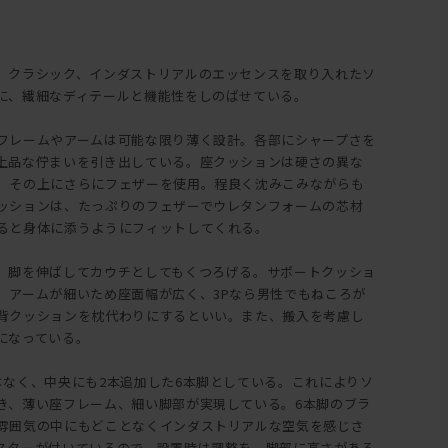
、クラシック、インダストリアルのエッセンスを取り入れたソ
に、繊細なディテールと機能性をしのばせている。
フレームやアームは可能な限り薄く設計。各部にシャープさを
上品な佇まいを引き出している。座クッションは硬さの異な
、その上にさらにフェザーを使用。程良く沈みこみながらも
ッションは、たっぷりのフェザーでウレタンフォームの芯材
ると身体に添うようにフィットしてくれる。
、脚を伸ばしてカウチとしてもくつろげる。サポートクッショ
。アームが細いため座面幅が広く、3Pなら男性でもねころが
背クッションを枕代わりにするといい。また、搬入を考慮し
になっている。
はなく、中央にも2本追加した6本脚としている。これによりソ
き、薄い座フレーム、細い脚部が実現している。6本脚のブラ
雰囲気の中にもどことなくインダストリアルな空気を感じさ
スターが付いているので、設置時は調整を。脚部に高さがある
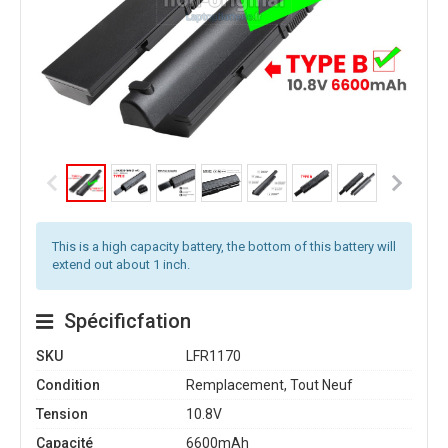
This is a high capacity battery, the bottom of this battery will
extend out about 1 inch.
Spécificfation
SKU
LFR1170
Condition
Remplacement, Tout Neuf
Tension
10.8V
Capacité
6600mAh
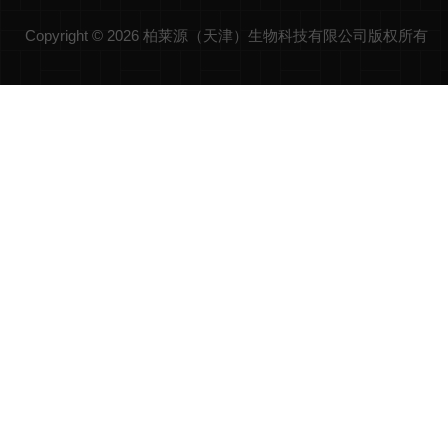
Copyright © 2026 柏莱源（天津）生物科技有限公司版权所有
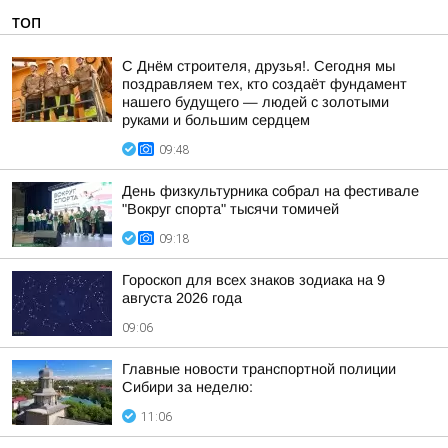
ТОП
С Днём строителя, друзья!. Сегодня мы
поздравляем тех, кто создаёт фундамент
нашего будущего — людей с золотыми
руками и большим сердцем
09:48
День физкультурника собрал на фестивале
"Вокруг спорта" тысячи томичей
09:18
Гороскоп для всех знаков зодиака на 9
августа 2026 года
09:06
Главные новости транспортной полиции
Сибири за неделю:
11:06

● ASSIGNMENT
After locating the line above that contains "поздравляем тех, кто создаёт фундамент", write out that line and every later one exactly, through the last line of the material, and nothing else.

● EXERCISE SOLUTION
поздравляем тех, кто создаёт фундамент
нашего будущего — людей с золотыми
руками и большим сердцем
09:48
День физкультурника собрал на фестивале
"Вокруг спорта" тысячи томичей
09:18
Гороскоп для всех знаков зодиака на 9
августа 2026 года
09:06
Главные новости транспортной полиции
Сибири за неделю:
11:06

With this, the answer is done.